[Start of section]

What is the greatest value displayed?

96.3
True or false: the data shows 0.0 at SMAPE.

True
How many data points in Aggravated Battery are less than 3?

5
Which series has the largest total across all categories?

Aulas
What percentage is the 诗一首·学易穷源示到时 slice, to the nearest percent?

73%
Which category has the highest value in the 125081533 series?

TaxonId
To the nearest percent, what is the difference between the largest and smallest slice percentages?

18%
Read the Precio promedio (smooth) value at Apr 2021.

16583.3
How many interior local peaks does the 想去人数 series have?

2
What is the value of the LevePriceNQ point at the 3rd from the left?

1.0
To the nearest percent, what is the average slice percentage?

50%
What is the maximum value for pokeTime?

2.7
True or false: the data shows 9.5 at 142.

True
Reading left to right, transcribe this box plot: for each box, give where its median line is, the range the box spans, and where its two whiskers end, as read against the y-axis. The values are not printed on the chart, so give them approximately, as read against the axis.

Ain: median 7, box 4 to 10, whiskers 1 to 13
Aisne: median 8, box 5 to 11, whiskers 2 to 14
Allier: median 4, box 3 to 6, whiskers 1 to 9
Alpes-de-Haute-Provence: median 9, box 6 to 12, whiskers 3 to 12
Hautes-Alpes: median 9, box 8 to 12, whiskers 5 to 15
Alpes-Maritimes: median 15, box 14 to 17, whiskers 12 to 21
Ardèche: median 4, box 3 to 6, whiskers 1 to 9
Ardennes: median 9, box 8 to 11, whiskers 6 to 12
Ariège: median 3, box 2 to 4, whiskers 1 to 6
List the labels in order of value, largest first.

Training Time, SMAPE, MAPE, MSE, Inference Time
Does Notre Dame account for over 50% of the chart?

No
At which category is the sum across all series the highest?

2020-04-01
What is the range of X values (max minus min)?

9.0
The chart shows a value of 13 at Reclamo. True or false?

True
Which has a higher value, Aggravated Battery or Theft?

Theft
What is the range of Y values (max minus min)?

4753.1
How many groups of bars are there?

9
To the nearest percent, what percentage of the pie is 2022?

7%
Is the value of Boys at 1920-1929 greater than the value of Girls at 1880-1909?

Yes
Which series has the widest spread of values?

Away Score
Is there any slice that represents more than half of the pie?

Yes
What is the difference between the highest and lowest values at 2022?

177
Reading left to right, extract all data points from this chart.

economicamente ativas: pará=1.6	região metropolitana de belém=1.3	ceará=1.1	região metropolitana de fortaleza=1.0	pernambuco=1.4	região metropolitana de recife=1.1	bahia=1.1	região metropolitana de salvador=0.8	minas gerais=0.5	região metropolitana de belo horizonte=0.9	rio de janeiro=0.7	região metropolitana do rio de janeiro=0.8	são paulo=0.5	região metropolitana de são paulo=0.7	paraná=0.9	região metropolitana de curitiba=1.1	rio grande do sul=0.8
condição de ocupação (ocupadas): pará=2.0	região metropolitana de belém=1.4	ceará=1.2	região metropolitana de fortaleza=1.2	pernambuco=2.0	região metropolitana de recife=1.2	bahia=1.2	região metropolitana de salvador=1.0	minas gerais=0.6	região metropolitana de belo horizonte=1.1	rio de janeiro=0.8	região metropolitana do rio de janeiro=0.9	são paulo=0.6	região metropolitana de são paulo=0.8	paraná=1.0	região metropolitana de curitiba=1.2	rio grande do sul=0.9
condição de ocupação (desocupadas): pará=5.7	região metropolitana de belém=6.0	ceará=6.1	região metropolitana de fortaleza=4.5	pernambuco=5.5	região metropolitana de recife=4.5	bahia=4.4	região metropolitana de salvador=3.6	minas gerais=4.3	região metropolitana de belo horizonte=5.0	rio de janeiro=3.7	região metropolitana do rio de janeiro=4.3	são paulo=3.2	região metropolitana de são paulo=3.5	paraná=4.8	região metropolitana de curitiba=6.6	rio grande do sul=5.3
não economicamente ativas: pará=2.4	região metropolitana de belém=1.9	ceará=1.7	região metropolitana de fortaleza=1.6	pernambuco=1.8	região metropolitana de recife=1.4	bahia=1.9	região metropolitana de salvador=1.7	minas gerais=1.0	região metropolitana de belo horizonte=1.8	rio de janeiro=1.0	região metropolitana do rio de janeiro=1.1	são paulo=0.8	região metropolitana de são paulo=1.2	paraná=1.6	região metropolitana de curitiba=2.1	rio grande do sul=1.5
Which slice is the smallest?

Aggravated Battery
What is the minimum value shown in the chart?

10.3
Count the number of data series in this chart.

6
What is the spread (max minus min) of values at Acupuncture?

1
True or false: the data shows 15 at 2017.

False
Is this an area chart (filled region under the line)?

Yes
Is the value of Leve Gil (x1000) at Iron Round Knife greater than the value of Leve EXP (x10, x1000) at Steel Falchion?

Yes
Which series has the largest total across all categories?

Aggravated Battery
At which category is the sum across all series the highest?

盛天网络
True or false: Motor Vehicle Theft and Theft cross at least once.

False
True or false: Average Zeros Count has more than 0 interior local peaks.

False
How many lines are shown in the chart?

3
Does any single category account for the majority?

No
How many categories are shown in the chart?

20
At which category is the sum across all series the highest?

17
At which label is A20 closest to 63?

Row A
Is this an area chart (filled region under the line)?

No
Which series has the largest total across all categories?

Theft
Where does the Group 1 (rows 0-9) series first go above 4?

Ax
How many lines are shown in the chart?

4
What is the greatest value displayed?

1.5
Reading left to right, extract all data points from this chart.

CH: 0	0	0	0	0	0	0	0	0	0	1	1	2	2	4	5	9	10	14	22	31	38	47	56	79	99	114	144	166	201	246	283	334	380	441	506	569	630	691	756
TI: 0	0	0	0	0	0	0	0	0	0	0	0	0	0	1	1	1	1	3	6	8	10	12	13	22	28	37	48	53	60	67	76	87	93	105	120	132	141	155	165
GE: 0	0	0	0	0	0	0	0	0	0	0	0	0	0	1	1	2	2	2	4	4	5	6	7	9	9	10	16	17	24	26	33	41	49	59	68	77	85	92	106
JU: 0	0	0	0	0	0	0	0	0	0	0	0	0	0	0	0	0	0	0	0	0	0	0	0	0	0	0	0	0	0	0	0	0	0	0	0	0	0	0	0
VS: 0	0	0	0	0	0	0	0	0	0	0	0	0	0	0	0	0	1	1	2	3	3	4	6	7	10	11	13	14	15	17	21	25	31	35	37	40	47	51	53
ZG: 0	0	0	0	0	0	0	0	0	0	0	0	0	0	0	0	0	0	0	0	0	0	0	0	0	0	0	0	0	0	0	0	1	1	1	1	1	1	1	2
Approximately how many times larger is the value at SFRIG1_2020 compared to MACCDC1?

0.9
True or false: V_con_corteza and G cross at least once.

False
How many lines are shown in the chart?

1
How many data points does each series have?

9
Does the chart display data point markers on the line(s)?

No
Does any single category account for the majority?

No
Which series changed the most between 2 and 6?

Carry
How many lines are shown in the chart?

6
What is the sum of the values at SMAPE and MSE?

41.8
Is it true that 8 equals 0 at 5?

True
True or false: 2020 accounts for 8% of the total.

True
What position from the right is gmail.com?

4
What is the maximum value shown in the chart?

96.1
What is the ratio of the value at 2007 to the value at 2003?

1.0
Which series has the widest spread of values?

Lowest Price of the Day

[End of section]

Problem to solve ::
Set out every line of the items above as one numbered list, dropping the blank lines.

Written reply ::
1. What is the greatest value displayed?
2. 96.3
3. True or false: the data shows 0.0 at SMAPE.
4. True
5. How many data points in Aggravated Battery are less than 3?
6. 5
7. Which series has the largest total across all categories?
8. Aulas
9. What percentage is the 诗一首·学易穷源示到时 slice, to the nearest percent?
10. 73%
11. Which category has the highest value in the 125081533 series?
12. TaxonId
13. To the nearest percent, what is the difference between the largest and smallest slice percentages?
14. 18%
15. Read the Precio promedio (smooth) value at Apr 2021.
16. 16583.3
17. How many interior local peaks does the 想去人数 series have?
18. 2
19. What is the value of the LevePriceNQ point at the 3rd from the left?
20. 1.0
21. To the nearest percent, what is the average slice percentage?
22. 50%
23. What is the maximum value for pokeTime?
24. 2.7
25. True or false: the data shows 9.5 at 142.
26. True
27. Reading left to right, transcribe this box plot: for each box, give where its median line is, the range the box spans, and where its two whiskers end, as read against the y-axis. The values are not printed on the chart, so give them approximately, as read against the axis.
28. Ain: median 7, box 4 to 10, whiskers 1 to 13
29. Aisne: median 8, box 5 to 11, whiskers 2 to 14
30. Allier: median 4, box 3 to 6, whiskers 1 to 9
31. Alpes-de-Haute-Provence: median 9, box 6 to 12, whiskers 3 to 12
32. Hautes-Alpes: median 9, box 8 to 12, whiskers 5 to 15
33. Alpes-Maritimes: median 15, box 14 to 17, whiskers 12 to 21
34. Ardèche: median 4, box 3 to 6, whiskers 1 to 9
35. Ardennes: median 9, box 8 to 11, whiskers 6 to 12
36. Ariège: median 3, box 2 to 4, whiskers 1 to 6
37. List the labels in order of value, largest first.
38. Training Time, SMAPE, MAPE, MSE, Inference Time
39. Does Notre Dame account for over 50% of the chart?
40. No
41. At which category is the sum across all series the highest?
42. 2020-04-01
43. What is the range of X values (max minus min)?
44. 9.0
45. The chart shows a value of 13 at Reclamo. True or false?
46. True
47. Which has a higher value, Aggravated Battery or Theft?
48. Theft
49. What is the range of Y values (max minus min)?
50. 4753.1
51. How many groups of bars are there?
52. 9
53. To the nearest percent, what percentage of the pie is 2022?
54. 7%
55. Is the value of Boys at 1920-1929 greater than the value of Girls at 1880-1909?
56. Yes
57. Which series has the widest spread of values?
58. Away Score
59. Is there any slice that represents more than half of the pie?
60. Yes
61. What is the difference between the highest and lowest values at 2022?
62. 177
63. Reading left to right, extract all data points from this chart.
64. economicamente ativas: pará=1.6	região metropolitana de belém=1.3	ceará=1.1	região metropolitana de fortaleza=1.0	pernambuco=1.4	região metropolitana de recife=1.1	bahia=1.1	região metropolitana de salvador=0.8	minas gerais=0.5	região metropolitana de belo horizonte=0.9	rio de janeiro=0.7	região metropolitana do rio de janeiro=0.8	são paulo=0.5	região metropolitana de são paulo=0.7	paraná=0.9	região metropolitana de curitiba=1.1	rio grande do sul=0.8
65. condição de ocupação (ocupadas): pará=2.0	região metropolitana de belém=1.4	ceará=1.2	região metropolitana de fortaleza=1.2	pernambuco=2.0	região metropolitana de recife=1.2	bahia=1.2	região metropolitana de salvador=1.0	minas gerais=0.6	região metropolitana de belo horizonte=1.1	rio de janeiro=0.8	região metropolitana do rio de janeiro=0.9	são paulo=0.6	região metropolitana de são paulo=0.8	paraná=1.0	região metropolitana de curitiba=1.2	rio grande do sul=0.9
66. condição de ocupação (desocupadas): pará=5.7	região metropolitana de belém=6.0	ceará=6.1	região metropolitana de fortaleza=4.5	pernambuco=5.5	região metropolitana de recife=4.5	bahia=4.4	região metropolitana de salvador=3.6	minas gerais=4.3	região metropolitana de belo horizonte=5.0	rio de janeiro=3.7	região metropolitana do rio de janeiro=4.3	são paulo=3.2	região metropolitana de são paulo=3.5	paraná=4.8	região metropolitana de curitiba=6.6	rio grande do sul=5.3
67. não economicamente ativas: pará=2.4	região metropolitana de belém=1.9	ceará=1.7	região metropolitana de fortaleza=1.6	pernambuco=1.8	região metropolitana de recife=1.4	bahia=1.9	região metropolitana de salvador=1.7	minas gerais=1.0	região metropolitana de belo horizonte=1.8	rio de janeiro=1.0	região metropolitana do rio de janeiro=1.1	são paulo=0.8	região metropolitana de são paulo=1.2	paraná=1.6	região metropolitana de curitiba=2.1	rio grande do sul=1.5
68. Which slice is the smallest?
69. Aggravated Battery
70. What is the minimum value shown in the chart?
71. 10.3
72. Count the number of data series in this chart.
73. 6
74. What is the spread (max minus min) of values at Acupuncture?
75. 1
76. True or false: the data shows 15 at 2017.
77. False
78. Is this an area chart (filled region under the line)?
79. Yes
80. Is the value of Leve Gil (x1000) at Iron Round Knife greater than the value of Leve EXP (x10, x1000) at Steel Falchion?
81. Yes
82. Which series has the largest total across all categories?
83. Aggravated Battery
84. At which category is the sum across all series the highest?
85. 盛天网络
86. True or false: Motor Vehicle Theft and Theft cross at least once.
87. False
88. True or false: Average Zeros Count has more than 0 interior local peaks.
89. False
90. How many lines are shown in the chart?
91. 3
92. Does any single category account for the majority?
93. No
94. How many categories are shown in the chart?
95. 20
96. At which category is the sum across all series the highest?
97. 17
98. At which label is A20 closest to 63?
99. Row A
100. Is this an area chart (filled region under the line)?
101. No
102. Which series has the largest total across all categories?
103. Theft
104. Where does the Group 1 (rows 0-9) series first go above 4?
105. Ax
106. How many lines are shown in the chart?
107. 4
108. What is the greatest value displayed?
109. 1.5
110. Reading left to right, extract all data points from this chart.
111. CH: 0	0	0	0	0	0	0	0	0	0	1	1	2	2	4	5	9	10	14	22	31	38	47	56	79	99	114	144	166	201	246	283	334	380	441	506	569	630	691	756
112. TI: 0	0	0	0	0	0	0	0	0	0	0	0	0	0	1	1	1	1	3	6	8	10	12	13	22	28	37	48	53	60	67	76	87	93	105	120	132	141	155	165
113. GE: 0	0	0	0	0	0	0	0	0	0	0	0	0	0	1	1	2	2	2	4	4	5	6	7	9	9	10	16	17	24	26	33	41	49	59	68	77	85	92	106
114. JU: 0	0	0	0	0	0	0	0	0	0	0	0	0	0	0	0	0	0	0	0	0	0	0	0	0	0	0	0	0	0	0	0	0	0	0	0	0	0	0	0
115. VS: 0	0	0	0	0	0	0	0	0	0	0	0	0	0	0	0	0	1	1	2	3	3	4	6	7	10	11	13	14	15	17	21	25	31	35	37	40	47	51	53
116. ZG: 0	0	0	0	0	0	0	0	0	0	0	0	0	0	0	0	0	0	0	0	0	0	0	0	0	0	0	0	0	0	0	0	1	1	1	1	1	1	1	2
117. Approximately how many times larger is the value at SFRIG1_2020 compared to MACCDC1?
118. 0.9
119. True or false: V_con_corteza and G cross at least once.
120. False
121. How many lines are shown in the chart?
122. 1
123. How many data points does each series have?
124. 9
125. Does the chart display data point markers on the line(s)?
126. No
127. Does any single category account for the majority?
128. No
129. Which series changed the most between 2 and 6?
130. Carry
131. How many lines are shown in the chart?
132. 6
133. What is the sum of the values at SMAPE and MSE?
134. 41.8
135. Is it true that 8 equals 0 at 5?
136. True
137. True or false: 2020 accounts for 8% of the total.
138. True
139. What position from the right is gmail.com?
140. 4
141. What is the maximum value shown in the chart?
142. 96.1
143. What is the ratio of the value at 2007 to the value at 2003?
144. 1.0
145. Which series has the widest spread of values?
146. Lowest Price of the Day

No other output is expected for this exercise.